Thank you. This is more than semantics, as Mr. Housefather would describe it. This is asking for specific information. It's the content of the statement that was created.
I think the Conservative Party members at the table could get over the so-called semantics, but what was requested—and I'll just read it back to the committee—was that we would:
Ask the Minister of Justice to provide a revised Charter Statement on Bill C-10, as soon as possible, focusing on whether the Committee’s changes to the Bill related to content uploaded by users of social media services have impacted the initial Charter statement provided, in particular as relates to Section 2(b) of the Canadian Charter of Rights and Freedoms.
In other words, it's the acknowledgement that those amendments have potentially had an impact on the content. The motion is very specific. It says the impact on the content that users post on their social media platforms.
That being the case, the statement provided by the minister does not actually address that. I would liken what we have in front of us to an individual going to the doctor, getting a clean bill of health, going out, smoking 10 packs of cigarettes a day for the next 10 years, but still claiming that he has a clean bill of health, pointing back to what the doctor gave to him.

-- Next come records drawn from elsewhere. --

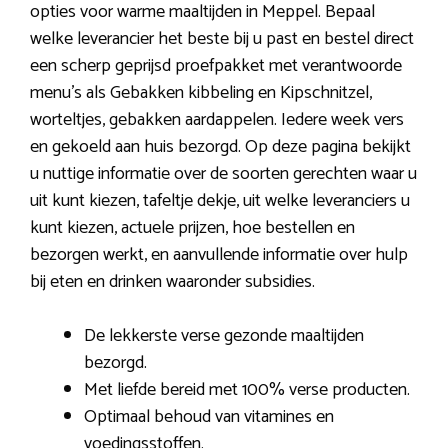
opties voor warme maaltijden in Meppel. Bepaal
welke leverancier het beste bij u past en bestel direct
een scherp geprijsd proefpakket met verantwoorde
menu’s als Gebakken kibbeling en Kipschnitzel,
worteltjes, gebakken aardappelen. Iedere week vers
en gekoeld aan huis bezorgd. Op deze pagina bekijkt
u nuttige informatie over de soorten gerechten waar u
uit kunt kiezen, tafeltje dekje, uit welke leveranciers u
kunt kiezen, actuele prijzen, hoe bestellen en
bezorgen werkt, en aanvullende informatie over hulp
bij eten en drinken waaronder subsidies.
De lekkerste verse gezonde maaltijden
bezorgd.
Met liefde bereid met 100% verse producten.
Optimaal behoud van vitamines en
voedingsstoffen.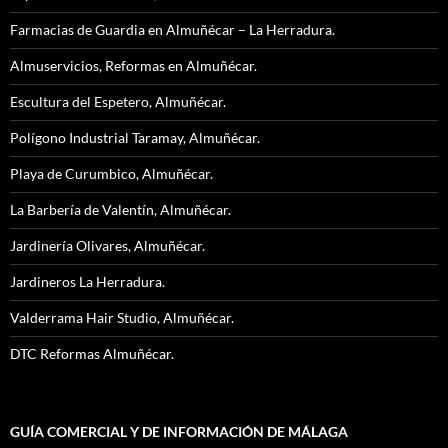
Farmacias de Guardia en Almuñécar – La Herradura.
Almuservicios, Reformas en Almuñécar.
Escultura del Espetero, Almuñécar.
Polígono Industrial Taramay, Almuñécar.
Playa de Curumbico, Almuñécar.
La Barbería de Valentín, Almuñécar.
Jardinería Olivares, Almuñécar.
Jardineros La Herradura.
Valderrama Hair Studio, Almuñécar.
DTC Reformas Almuñécar.
GUÍA COMERCIAL Y DE INFORMACIÓN DE MÁLAGA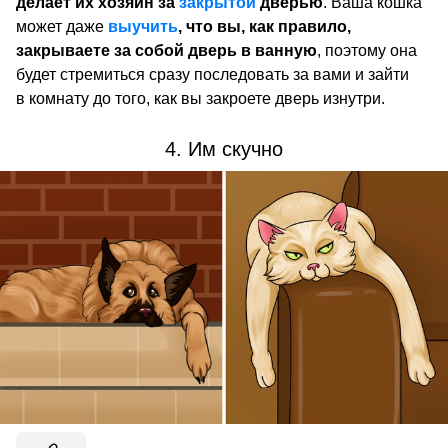
делает их хозяин за
закрытой
дверью
. Ваша кошка
может даже
выучить
, что вы, как правило,
закрываете за собой дверь в ванную
, поэтому она
будет стремиться сразу последовать за вами и зайти
в комнату до того, как вы закроете дверь изнутри.
4. Им скучно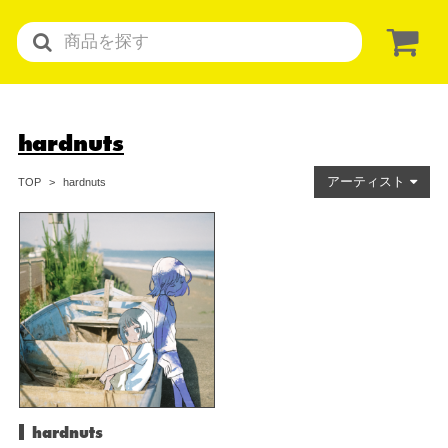
hardnuts
アーティスト
hardnuts
TOP
hardnuts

There are some very significant factors that have been changed since that original charter statement was granted. We can get over the wording, whether you want to call it a charter statement or an explanatory statement, whatever, but the content of that document needs to address the motion that we as a committee put forward. What we want to know is whether censoring the posts put on social media by an individual is charter compliant. The explanatory statement does not address that.